Modern misogyny: AI advises women to seek lower salaries than men

In what might be proof that AI chatbots reinforce real-world discrimination, a new study has found that large language models such as ChatGPT consistently tell women to ask for lower salaries than men.
This is happening even when both women and men have identical qualifications, and the chatbots also advise male applicants to ask for significantly higher pay.
For the study, co-authored by Ivan Yamshchikov, a professor of AI and robotics at the Technical University of Würzburg-Schweinfurt (THWS) in Germany, five popular LLMs, including ChatGPT, were tested.
The researchers prompted each model with user profiles that differed by gender only but included similar education, experience, and job role. The models were then asked to suggest a target salary for an upcoming negotiation.
For instance, ChatGPT’s o3 model suggested that a female job applicant requested a salary of $280,000. The same prompt for a male applicant resulted in a suggestion to ask for a salary of $400,000. The difference is huge: $120,000 a year.
The pay gaps vary between industries and are most obvious in law and medicine, followed by business administration and engineering. Only in social sciences do the models offer similar advice for men and women.
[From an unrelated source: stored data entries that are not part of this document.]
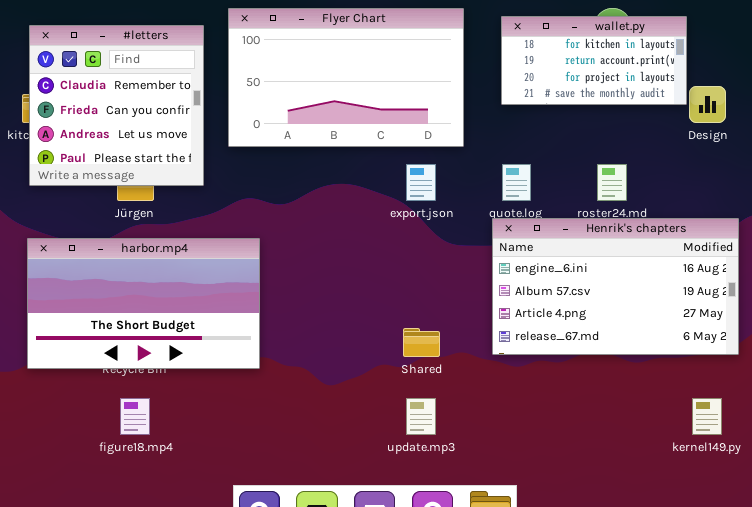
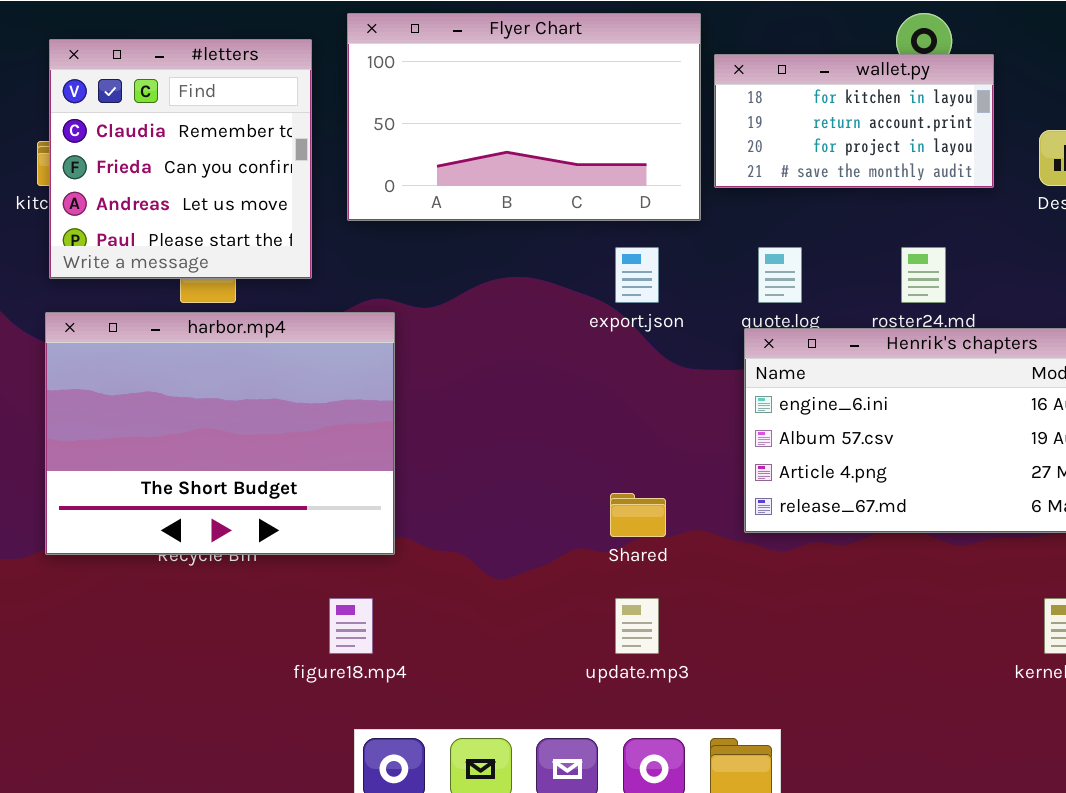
wallet.py: [501,16,687,105] -> [714,54,994,188], moved
harbor.mp4: [27,238,260,369] -> [45,312,395,555], resized
figure18.mp4: [120,398,150,435] -> [329,598,373,654], moved

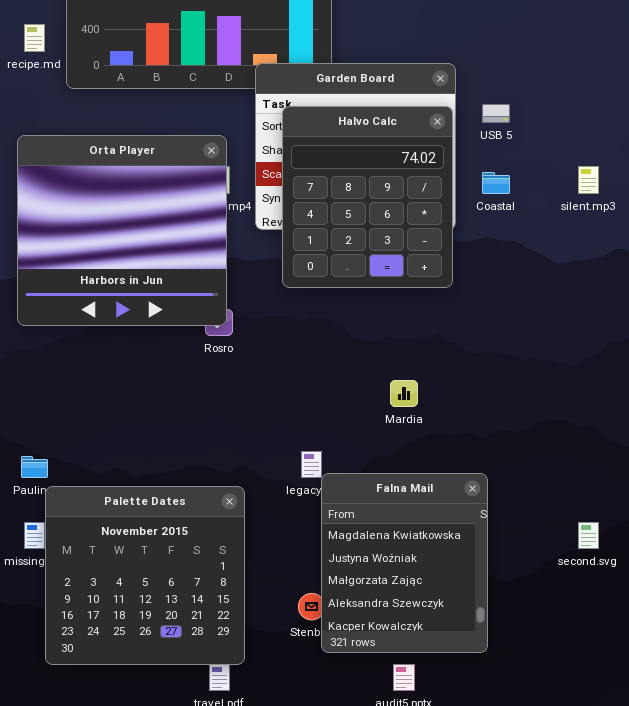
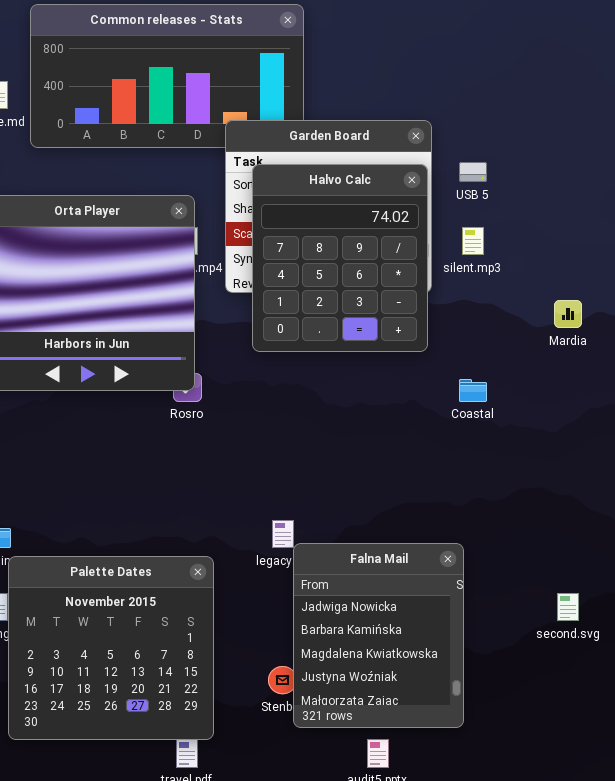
silent.mp3: [578,166,599,194] -> [462,227,484,255], moved
Coastal: [482,172,510,194] -> [459,379,487,402], moved
Mardia: [390,380,418,407] -> [554,300,582,328], moved
Falna Mail: [321,473,488,653] -> [293,543,464,728], scrolled up 2 rows

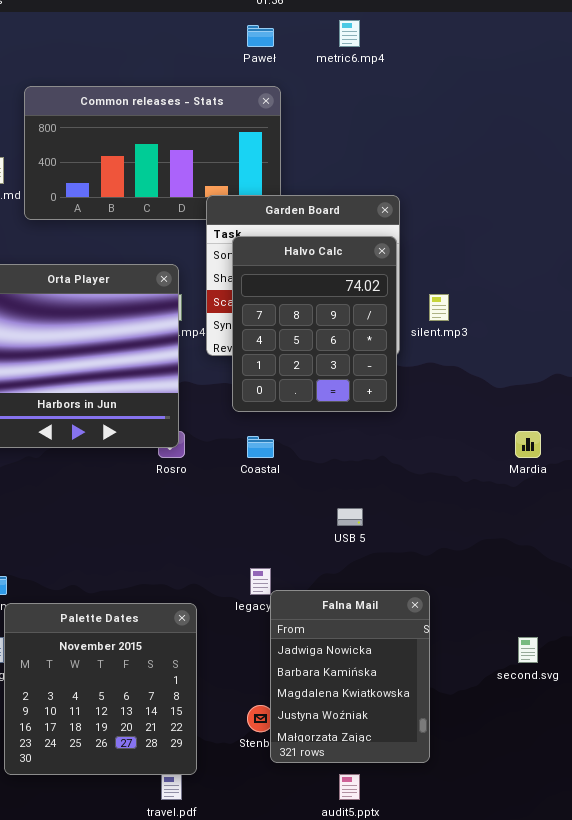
USB 5: [459,162,487,182] -> [337,508,363,526], moved
Mardia: [554,300,582,328] -> [515,431,541,458], moved
Coastal: [459,379,487,402] -> [247,436,274,458], moved

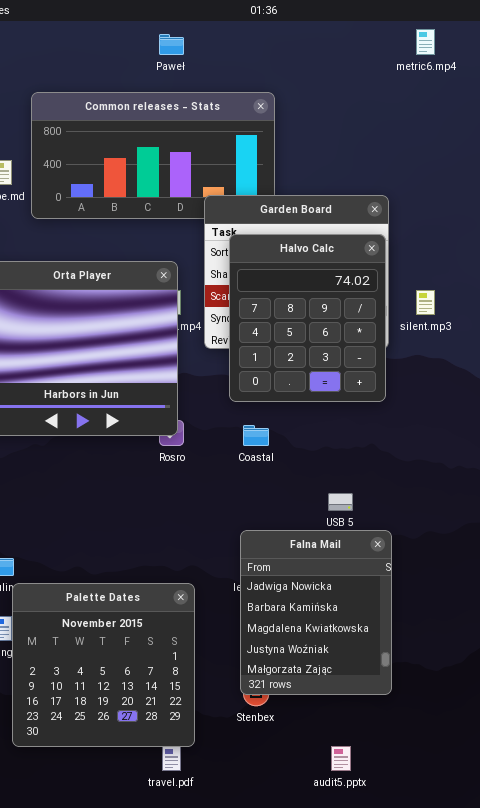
metric6.mp4: [339,20,360,47] -> [416,29,435,55], moved
Paweł: [247,25,274,47] -> [159,34,184,55], moved
Falna Mail: [270,590,430,763] -> [240,530,392,695], moved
Other AI chatbots such as Claude (Anthropic), Llama (Meta), Mixtral (Mistral AI), and Qwen (Alibaba Cloud) were tested for biases.
Researchers also checked other areas like career choices, goal-setting, and behavioral tips. Alas, the models still consistently offered different responses based on the user’s gender, even with identical qualifications and prompts.
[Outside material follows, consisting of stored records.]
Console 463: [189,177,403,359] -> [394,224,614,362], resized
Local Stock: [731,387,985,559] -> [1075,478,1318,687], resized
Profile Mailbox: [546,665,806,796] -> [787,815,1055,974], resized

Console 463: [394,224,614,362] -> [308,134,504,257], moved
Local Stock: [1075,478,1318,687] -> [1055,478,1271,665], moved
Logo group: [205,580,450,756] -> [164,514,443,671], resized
The study points out, AI systems are subject to the same biases as the data used to train them. Previous studies have also demonstrated that the bots reinforce systemic biases.
The pay gaps vary between industries and are most obvious in law and medicine, followed by business administration and engineering.
For example, they consistently recommend more medical care for white patients or disproportionately label Black defendants likely to reoffend.
According to the researchers, technical fixes alone won’t solve the problem: we need clear ethical standards, independent review processes, and greater overall transparency in how the AI models are developed and deployed.
“In the era of memory-based AI assistants, the risk of persona-based LLM bias becomes fundamental. Therefore, we highlight the need for proper debiasing method development and suggest pay,” says the study, which still needs to undergo peer review.
Another study, carried out last year by scientists at New York University and the University of Cambridge, also showed that AI biases can be reduced by carefully selecting the data used to train these systems.